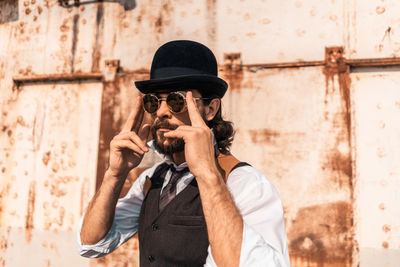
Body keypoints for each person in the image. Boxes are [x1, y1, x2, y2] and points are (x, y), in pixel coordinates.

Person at [77, 40, 290, 267]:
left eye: (176, 100)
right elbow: (90, 244)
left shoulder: (244, 182)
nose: (161, 112)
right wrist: (114, 175)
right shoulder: (153, 179)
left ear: (210, 109)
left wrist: (208, 175)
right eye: (153, 101)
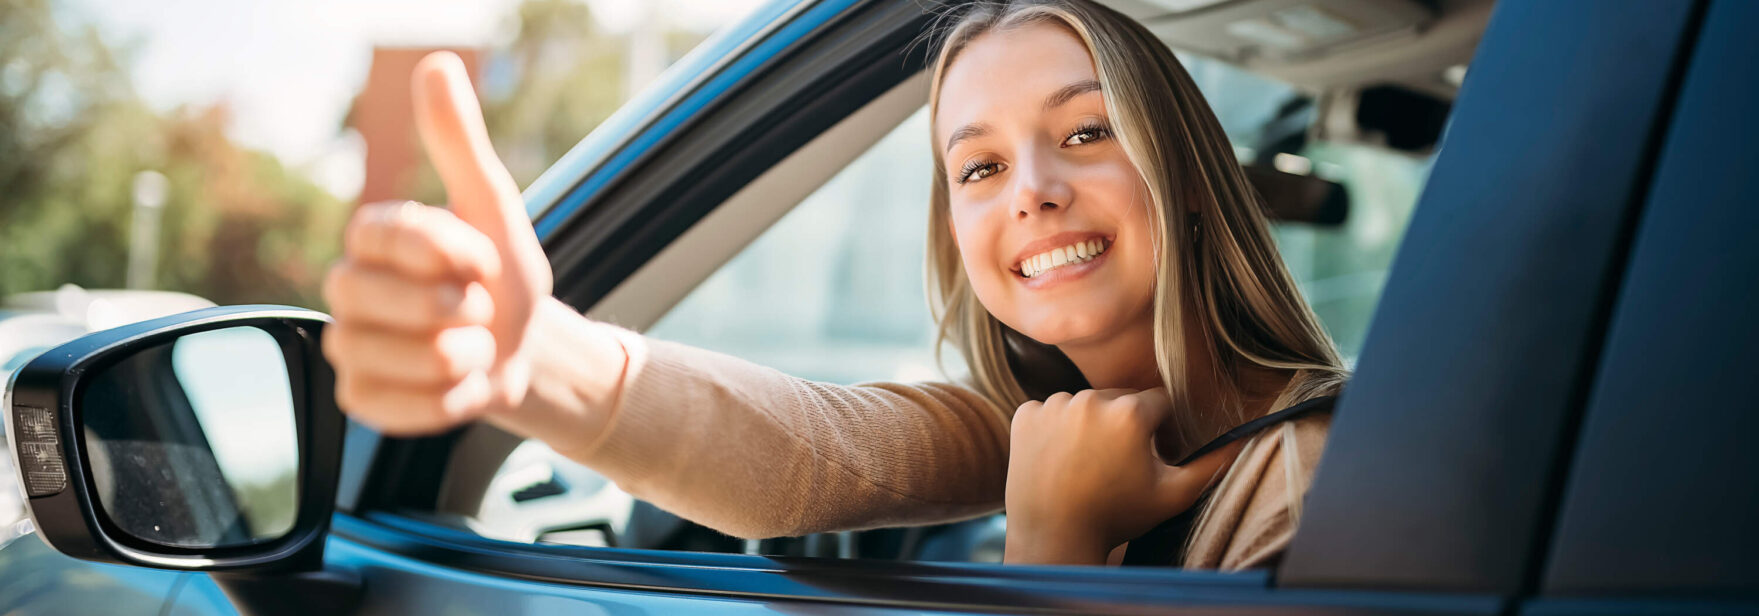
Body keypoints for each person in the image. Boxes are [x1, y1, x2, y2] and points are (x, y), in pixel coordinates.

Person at [320, 0, 1347, 570]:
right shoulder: (1027, 426)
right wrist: (532, 356)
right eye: (978, 168)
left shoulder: (1311, 480)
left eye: (1086, 132)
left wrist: (1052, 545)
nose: (1030, 192)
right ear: (957, 235)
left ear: (1190, 179)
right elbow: (805, 456)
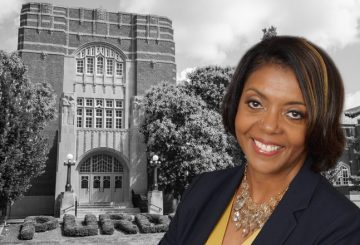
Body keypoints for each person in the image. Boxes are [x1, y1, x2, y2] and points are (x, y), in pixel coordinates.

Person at [159, 36, 360, 245]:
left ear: (319, 125)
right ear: (236, 104)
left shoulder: (343, 228)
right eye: (255, 103)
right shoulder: (203, 189)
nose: (269, 126)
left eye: (293, 113)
○ ○ ○ ○ ○
→ What you will do
When you retype the listing above, keep each line exactly as written and drop the pictures.

→ Response box
Body keypoints for each person in the image. Boxes are [x1, y1, x2, y2] and points are (x, y), in pixel coordinates.

Person at [77, 40, 290, 267]:
left eye: (176, 100)
right elbow: (90, 244)
left shoulder: (244, 182)
nose: (161, 112)
right wrist: (114, 175)
right shoulder: (153, 179)
left ear: (210, 109)
left wrist: (208, 175)
right eye: (153, 101)
Body keypoints for each person in the image. Boxes are [x1, y1, x2, y2] and points are (x, y), in pixel coordinates.

Person at [320, 0, 1347, 570]:
right shoulder: (1027, 426)
right wrist: (532, 356)
right eye: (978, 168)
left shoulder: (1311, 480)
left eye: (1086, 132)
left wrist: (1052, 545)
nose: (1030, 192)
right ear: (957, 235)
left ear: (1190, 179)
right elbow: (805, 456)
Body keypoints for each person in the image. Boxes are [x1, y1, x2, y2] and points are (x, y), in pixel coordinates.

Person at [159, 36, 360, 245]:
left ear: (319, 125)
right ear: (236, 104)
left shoulder: (343, 228)
right eye: (255, 103)
right shoulder: (203, 189)
nose: (269, 126)
left eye: (293, 113)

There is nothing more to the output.